Vegetables are a form of delivering pathogenic bacteria, such as Pseudomonas spp. This study investigated the rate of vegetable contamination by bacteria with their bacteriological and molecular characterization in Sulaimani Province. The colony forming unit was used to indicate the rate of bacterial contamination per gram of vegetable. As a result, all studied vegetables were found to be highly contaminated by bacteria at high rates, reaching 64,816 bacteria/gm. Among them, coriander showed the highest rate of contamination (89,720 cfu/g), while the carrot had the lowest rate (43,260 cfu/g). The highest rate of bacterial contamination was in Qaladze region and Sulaimani city, while the least contamination was observed in Chamchamal. In total, 54 Pseudomonas bacteria were isolated and PCR amplification of 16SrRNA gene (670 bp) was used for the final confirmation. The resistance rate of Pseudomonas bacteria was the highest against Amoxicillin, (%98.2) and amoxycilin/clavulanic, (%96.4), while the Ceftriaxone and Ceftazidime remained more affective against the bacteria.
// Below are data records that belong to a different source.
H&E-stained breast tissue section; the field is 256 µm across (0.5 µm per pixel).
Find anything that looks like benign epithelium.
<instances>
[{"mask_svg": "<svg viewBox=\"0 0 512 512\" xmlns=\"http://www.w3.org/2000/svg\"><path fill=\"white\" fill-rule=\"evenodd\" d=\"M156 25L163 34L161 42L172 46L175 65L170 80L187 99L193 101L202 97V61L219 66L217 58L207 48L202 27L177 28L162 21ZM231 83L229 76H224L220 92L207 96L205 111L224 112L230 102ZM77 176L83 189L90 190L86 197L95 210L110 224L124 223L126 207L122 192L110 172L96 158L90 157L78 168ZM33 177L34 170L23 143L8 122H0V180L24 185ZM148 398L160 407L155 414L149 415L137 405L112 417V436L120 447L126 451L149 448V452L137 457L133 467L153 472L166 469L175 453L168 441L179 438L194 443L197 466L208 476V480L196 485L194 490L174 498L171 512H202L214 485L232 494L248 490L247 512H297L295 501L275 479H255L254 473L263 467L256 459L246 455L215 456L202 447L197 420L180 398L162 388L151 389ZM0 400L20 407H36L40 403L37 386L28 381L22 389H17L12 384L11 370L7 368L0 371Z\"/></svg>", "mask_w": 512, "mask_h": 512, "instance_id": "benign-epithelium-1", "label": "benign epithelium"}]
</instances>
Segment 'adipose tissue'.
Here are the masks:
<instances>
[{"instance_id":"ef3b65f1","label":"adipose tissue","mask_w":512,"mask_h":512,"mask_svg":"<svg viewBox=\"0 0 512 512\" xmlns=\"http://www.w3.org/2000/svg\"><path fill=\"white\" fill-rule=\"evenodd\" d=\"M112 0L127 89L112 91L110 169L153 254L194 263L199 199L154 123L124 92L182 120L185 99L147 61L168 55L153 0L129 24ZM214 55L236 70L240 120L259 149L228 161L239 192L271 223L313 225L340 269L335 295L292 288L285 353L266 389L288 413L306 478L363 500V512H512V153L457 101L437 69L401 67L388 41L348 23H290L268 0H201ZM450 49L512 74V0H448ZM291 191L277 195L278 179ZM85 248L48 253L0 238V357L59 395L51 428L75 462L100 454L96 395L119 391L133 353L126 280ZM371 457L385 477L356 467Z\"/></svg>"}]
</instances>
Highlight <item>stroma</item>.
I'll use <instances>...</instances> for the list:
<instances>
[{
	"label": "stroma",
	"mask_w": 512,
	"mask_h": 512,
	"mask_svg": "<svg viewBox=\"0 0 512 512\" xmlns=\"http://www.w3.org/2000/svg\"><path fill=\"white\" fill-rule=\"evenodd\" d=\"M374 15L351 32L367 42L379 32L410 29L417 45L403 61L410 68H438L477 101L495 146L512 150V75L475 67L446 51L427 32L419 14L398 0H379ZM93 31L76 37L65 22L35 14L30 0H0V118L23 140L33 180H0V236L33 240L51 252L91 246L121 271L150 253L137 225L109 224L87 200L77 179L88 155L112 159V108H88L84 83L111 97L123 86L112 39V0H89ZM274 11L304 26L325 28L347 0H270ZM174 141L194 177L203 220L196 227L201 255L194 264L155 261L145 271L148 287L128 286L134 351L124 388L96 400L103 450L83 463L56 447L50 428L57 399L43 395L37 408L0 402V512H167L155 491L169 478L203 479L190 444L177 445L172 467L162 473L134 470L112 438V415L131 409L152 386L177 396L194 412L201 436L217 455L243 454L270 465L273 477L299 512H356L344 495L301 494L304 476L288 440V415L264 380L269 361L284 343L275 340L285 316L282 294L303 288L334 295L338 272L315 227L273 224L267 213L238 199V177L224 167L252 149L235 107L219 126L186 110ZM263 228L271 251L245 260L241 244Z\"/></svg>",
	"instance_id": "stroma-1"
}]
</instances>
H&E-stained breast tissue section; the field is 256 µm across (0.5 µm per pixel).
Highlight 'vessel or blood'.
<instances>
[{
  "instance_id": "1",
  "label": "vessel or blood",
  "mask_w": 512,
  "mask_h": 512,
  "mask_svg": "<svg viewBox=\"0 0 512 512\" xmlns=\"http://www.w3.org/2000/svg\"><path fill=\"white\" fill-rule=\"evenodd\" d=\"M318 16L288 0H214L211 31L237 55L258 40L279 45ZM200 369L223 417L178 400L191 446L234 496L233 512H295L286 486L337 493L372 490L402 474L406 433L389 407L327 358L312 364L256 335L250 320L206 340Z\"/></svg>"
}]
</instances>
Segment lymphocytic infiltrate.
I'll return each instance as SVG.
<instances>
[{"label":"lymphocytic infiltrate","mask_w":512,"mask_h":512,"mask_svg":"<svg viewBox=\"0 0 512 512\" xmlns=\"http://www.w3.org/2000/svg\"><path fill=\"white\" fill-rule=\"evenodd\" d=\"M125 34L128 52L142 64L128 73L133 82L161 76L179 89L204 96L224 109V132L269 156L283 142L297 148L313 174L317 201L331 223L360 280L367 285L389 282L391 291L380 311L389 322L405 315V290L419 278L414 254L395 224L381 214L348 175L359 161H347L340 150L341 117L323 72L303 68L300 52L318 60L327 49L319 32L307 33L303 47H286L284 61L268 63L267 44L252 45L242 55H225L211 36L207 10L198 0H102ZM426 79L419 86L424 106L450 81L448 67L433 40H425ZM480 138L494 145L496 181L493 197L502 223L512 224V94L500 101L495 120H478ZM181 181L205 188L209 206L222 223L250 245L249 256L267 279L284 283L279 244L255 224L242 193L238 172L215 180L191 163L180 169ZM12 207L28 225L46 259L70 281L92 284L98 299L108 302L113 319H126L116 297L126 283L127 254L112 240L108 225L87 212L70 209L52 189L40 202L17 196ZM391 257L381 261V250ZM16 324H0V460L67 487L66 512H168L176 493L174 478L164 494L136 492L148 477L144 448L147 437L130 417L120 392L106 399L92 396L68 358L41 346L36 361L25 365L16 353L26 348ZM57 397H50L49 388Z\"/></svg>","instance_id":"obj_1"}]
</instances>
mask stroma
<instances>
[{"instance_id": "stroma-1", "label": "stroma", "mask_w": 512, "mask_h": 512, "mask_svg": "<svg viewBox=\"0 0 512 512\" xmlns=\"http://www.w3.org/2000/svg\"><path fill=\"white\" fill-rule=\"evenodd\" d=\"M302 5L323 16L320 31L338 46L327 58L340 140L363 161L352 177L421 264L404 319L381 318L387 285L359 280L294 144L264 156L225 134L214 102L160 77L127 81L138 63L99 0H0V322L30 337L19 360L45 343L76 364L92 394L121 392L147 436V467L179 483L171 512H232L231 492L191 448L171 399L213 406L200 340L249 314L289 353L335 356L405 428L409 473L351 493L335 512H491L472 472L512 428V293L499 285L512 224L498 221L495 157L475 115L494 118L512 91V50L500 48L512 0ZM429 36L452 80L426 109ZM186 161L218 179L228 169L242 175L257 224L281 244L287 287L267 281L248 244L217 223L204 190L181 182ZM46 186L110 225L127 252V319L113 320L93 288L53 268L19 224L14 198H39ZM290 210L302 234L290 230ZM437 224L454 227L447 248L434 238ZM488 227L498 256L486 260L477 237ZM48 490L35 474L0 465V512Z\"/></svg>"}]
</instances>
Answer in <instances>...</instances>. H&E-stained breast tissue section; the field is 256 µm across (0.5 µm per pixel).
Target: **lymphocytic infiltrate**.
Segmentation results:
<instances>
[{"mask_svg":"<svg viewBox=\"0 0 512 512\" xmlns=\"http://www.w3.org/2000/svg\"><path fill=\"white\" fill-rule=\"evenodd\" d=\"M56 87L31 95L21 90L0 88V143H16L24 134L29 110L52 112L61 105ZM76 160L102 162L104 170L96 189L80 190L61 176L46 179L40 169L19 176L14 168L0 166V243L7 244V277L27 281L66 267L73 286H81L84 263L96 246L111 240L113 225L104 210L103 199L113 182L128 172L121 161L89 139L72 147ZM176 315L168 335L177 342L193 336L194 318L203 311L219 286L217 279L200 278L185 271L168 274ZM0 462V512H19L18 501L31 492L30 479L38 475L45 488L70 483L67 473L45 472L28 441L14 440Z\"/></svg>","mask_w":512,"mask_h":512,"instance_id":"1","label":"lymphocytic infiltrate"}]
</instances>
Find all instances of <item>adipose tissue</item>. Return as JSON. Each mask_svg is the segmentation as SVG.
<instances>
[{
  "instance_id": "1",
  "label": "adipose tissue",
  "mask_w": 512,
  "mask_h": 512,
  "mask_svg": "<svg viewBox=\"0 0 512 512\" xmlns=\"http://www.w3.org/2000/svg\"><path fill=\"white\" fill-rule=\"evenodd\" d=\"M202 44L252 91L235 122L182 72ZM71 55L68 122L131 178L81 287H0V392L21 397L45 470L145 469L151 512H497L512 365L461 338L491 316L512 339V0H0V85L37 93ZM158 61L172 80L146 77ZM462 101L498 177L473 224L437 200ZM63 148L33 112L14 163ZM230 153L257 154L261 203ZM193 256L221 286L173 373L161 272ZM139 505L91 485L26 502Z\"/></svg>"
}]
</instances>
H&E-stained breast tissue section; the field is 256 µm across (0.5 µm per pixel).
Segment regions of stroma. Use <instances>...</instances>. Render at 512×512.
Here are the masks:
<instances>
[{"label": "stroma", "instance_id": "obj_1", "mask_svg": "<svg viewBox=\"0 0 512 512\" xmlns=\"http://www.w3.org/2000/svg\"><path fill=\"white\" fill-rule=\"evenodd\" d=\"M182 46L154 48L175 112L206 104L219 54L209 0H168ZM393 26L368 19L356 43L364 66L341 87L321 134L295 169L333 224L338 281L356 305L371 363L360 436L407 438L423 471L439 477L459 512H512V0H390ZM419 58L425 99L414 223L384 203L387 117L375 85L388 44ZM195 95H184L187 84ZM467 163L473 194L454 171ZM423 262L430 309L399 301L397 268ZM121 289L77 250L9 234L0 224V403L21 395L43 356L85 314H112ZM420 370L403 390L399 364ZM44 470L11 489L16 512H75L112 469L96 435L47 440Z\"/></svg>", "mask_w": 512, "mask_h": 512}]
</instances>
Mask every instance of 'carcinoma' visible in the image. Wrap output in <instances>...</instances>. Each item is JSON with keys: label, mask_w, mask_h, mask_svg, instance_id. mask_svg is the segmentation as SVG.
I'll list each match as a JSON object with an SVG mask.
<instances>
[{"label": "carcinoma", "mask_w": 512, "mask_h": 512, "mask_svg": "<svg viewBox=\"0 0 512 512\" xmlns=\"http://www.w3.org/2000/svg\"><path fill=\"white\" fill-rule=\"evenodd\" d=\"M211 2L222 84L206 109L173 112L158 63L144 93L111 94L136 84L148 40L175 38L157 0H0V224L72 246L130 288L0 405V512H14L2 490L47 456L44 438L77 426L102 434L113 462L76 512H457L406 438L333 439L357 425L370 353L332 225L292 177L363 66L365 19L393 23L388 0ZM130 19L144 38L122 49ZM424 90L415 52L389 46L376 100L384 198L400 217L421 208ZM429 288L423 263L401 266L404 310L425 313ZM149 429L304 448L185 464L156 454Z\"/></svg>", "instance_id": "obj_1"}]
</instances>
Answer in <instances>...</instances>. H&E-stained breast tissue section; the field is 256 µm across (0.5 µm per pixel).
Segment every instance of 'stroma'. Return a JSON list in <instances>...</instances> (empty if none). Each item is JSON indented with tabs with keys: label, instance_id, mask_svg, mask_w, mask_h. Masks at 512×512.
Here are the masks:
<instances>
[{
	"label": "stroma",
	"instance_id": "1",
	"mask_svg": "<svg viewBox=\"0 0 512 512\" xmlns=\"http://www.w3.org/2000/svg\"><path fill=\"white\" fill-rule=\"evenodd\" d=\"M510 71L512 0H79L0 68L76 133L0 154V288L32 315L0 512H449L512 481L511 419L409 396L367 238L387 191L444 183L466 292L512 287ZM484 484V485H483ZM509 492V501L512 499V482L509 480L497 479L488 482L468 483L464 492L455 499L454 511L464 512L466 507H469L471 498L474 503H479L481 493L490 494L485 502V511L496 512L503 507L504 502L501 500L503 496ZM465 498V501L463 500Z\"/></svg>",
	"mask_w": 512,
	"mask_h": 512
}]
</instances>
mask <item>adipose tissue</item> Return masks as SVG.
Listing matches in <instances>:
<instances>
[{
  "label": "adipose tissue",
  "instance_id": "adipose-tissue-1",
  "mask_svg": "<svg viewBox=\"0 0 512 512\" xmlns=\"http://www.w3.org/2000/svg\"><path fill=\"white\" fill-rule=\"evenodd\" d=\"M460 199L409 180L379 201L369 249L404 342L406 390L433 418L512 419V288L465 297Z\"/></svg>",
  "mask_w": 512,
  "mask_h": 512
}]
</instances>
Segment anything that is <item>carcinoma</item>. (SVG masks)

Out of 54 Pseudomonas isolates, four isolates (7.4%) were found to carry blaOXA resistance gene, and two isolates (3.7 %) were positive to blaCMY. None of Pseudomonas isolates carried blaCTX, blaSHV or blaTEM genes. It is concluded that all vegetable types in the study were contaminated by bacteria at high rates, but the rates were different in the varying types of vegetables. All vegetable samples in all geographical areas were contaminated by Pseudomonas bacteria containing isolates that carry blaOXA and blaCMY genes, which are highly resistant to many antibiotics. Therefore, the vegetables in the studied area are at a threatening level to the public health if not properly handled and treated.

Key Words: Food-borne diseases, Vegetables, Pseudomonas, Resistance genes, beta lactamases.